● Required action: Copy each line of the records that includes "rotate".

● Provided information:
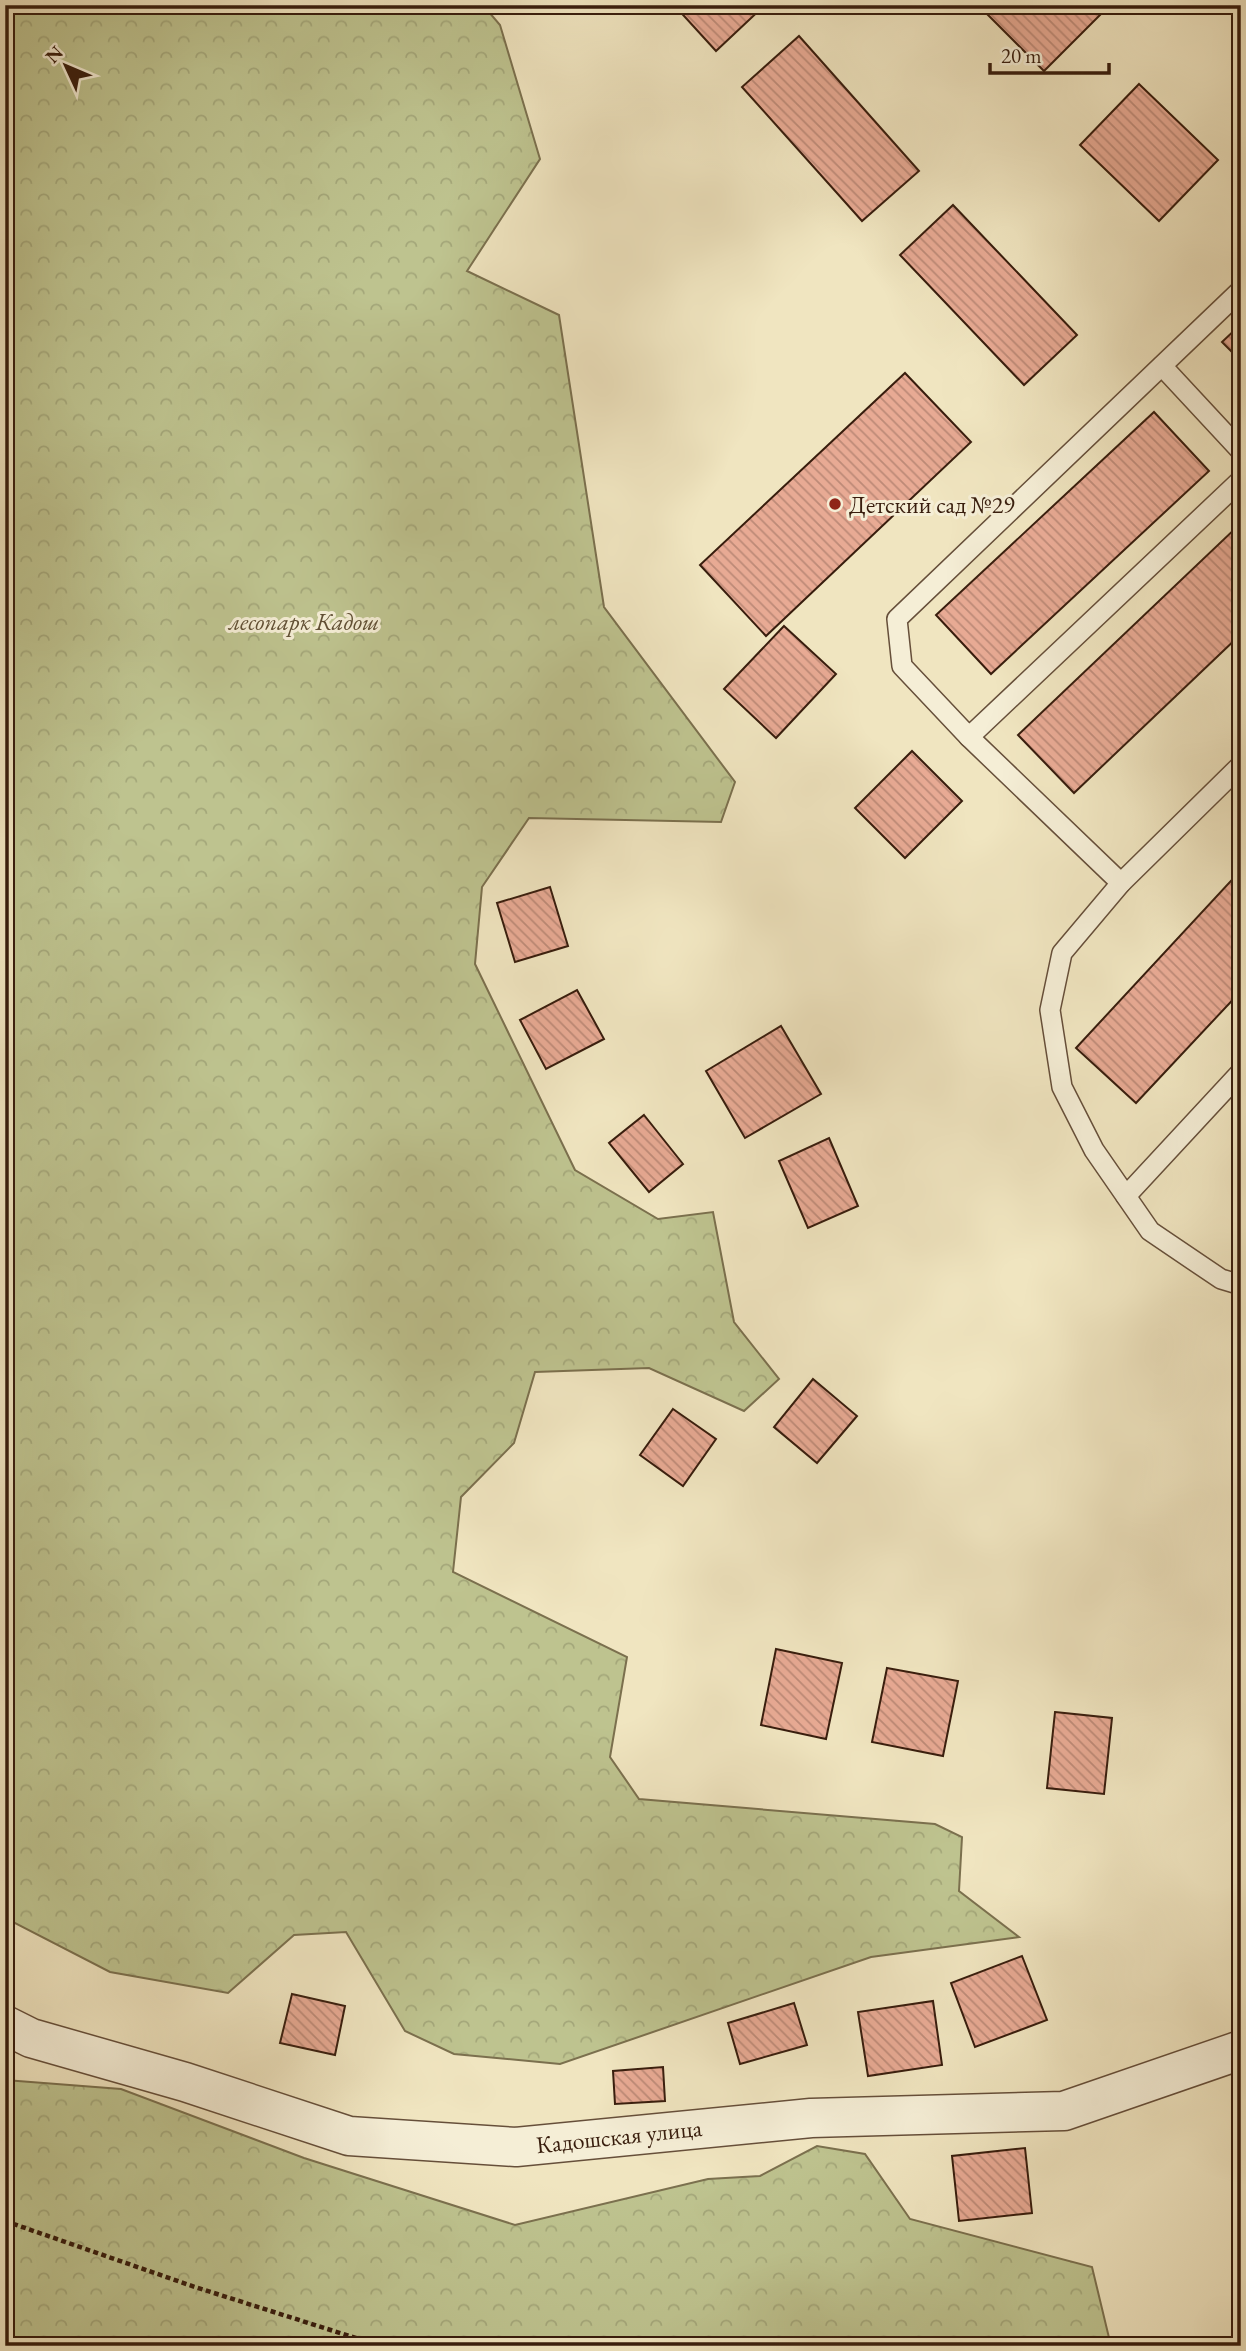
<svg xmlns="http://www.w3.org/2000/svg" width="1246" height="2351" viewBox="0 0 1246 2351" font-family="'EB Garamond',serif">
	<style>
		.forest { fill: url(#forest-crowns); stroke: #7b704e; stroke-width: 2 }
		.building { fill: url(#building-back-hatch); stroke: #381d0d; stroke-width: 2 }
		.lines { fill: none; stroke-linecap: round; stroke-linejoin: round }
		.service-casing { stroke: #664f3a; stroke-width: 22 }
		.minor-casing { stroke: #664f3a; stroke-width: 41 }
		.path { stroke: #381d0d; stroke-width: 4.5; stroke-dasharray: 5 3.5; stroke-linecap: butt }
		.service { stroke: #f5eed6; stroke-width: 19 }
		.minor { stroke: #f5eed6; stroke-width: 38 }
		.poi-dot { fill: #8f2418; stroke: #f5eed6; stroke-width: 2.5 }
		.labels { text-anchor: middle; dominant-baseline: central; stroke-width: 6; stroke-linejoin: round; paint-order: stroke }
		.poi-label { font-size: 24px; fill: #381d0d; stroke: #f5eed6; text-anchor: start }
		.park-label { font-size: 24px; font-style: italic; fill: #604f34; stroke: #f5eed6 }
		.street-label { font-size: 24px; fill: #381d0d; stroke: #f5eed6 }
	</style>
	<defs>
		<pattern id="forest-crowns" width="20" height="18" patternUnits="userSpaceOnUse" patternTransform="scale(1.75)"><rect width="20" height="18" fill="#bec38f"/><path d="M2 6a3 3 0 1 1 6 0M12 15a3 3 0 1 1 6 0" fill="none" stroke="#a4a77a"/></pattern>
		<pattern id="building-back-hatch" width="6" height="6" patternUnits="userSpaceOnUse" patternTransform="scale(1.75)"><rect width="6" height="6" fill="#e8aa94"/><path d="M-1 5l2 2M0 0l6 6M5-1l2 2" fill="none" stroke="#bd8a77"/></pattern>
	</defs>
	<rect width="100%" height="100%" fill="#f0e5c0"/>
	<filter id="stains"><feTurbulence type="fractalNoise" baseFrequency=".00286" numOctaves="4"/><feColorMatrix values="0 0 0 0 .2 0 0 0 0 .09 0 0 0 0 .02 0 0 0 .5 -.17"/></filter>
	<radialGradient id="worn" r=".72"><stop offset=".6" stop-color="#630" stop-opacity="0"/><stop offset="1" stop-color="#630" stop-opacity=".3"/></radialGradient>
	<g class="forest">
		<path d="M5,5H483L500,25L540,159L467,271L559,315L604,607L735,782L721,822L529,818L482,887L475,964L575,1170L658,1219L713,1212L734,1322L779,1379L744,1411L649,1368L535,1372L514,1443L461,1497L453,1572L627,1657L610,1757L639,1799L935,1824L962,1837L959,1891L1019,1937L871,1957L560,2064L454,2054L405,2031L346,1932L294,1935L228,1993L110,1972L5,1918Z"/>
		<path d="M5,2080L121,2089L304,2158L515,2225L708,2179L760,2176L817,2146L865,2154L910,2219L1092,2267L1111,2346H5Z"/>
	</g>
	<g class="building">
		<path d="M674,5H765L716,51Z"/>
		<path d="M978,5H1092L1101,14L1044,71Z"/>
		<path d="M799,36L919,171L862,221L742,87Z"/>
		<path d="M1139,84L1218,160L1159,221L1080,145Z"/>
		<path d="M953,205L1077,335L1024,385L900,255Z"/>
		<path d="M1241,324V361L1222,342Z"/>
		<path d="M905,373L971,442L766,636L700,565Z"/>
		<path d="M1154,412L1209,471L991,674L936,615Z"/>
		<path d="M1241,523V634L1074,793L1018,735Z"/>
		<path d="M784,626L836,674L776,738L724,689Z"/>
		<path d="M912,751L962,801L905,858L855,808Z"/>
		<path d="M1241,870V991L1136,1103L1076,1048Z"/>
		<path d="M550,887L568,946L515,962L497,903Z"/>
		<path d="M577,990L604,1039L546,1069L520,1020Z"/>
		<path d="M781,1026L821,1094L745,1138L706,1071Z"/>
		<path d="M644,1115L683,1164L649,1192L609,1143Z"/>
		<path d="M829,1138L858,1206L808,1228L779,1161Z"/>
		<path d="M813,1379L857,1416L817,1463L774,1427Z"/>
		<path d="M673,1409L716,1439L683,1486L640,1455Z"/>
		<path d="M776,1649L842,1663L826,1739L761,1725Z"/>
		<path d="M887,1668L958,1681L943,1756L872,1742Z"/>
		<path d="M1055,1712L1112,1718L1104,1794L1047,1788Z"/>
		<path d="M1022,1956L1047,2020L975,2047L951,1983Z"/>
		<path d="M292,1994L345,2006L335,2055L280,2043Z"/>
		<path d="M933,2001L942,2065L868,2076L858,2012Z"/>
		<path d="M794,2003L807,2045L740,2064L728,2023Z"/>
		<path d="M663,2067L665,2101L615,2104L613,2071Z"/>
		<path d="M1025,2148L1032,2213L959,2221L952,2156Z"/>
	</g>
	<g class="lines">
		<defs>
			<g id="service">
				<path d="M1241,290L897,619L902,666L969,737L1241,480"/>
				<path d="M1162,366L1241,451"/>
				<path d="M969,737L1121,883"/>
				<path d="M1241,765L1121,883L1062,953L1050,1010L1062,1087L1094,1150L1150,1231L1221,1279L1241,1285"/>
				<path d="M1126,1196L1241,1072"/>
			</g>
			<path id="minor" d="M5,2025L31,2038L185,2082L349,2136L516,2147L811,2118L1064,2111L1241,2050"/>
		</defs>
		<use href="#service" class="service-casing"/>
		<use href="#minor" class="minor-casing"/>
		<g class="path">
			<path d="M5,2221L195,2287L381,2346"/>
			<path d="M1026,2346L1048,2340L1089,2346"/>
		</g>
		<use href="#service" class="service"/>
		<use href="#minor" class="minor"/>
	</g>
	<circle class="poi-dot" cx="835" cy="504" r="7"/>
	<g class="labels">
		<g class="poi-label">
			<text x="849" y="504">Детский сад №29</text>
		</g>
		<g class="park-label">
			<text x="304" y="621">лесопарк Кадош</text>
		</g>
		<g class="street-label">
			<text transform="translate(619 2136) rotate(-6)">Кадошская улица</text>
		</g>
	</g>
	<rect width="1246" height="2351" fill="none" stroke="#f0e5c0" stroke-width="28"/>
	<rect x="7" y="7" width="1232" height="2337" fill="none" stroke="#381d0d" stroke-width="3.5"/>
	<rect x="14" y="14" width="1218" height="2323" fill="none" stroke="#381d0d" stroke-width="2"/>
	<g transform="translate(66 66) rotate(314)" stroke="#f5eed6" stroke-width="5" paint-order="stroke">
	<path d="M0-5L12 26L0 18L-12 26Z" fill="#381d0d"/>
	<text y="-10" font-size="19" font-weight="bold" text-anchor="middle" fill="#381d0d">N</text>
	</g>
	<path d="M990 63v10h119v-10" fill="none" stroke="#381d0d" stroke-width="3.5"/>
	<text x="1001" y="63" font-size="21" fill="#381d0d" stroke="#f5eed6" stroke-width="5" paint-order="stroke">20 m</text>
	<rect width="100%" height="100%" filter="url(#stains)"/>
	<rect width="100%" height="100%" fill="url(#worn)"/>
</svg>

● Exercise result:
			<text transform="translate(619 2136) rotate(-6)">Кадошская улица</text>
	<g transform="translate(66 66) rotate(314)" stroke="#f5eed6" stroke-width="5" paint-order="stroke">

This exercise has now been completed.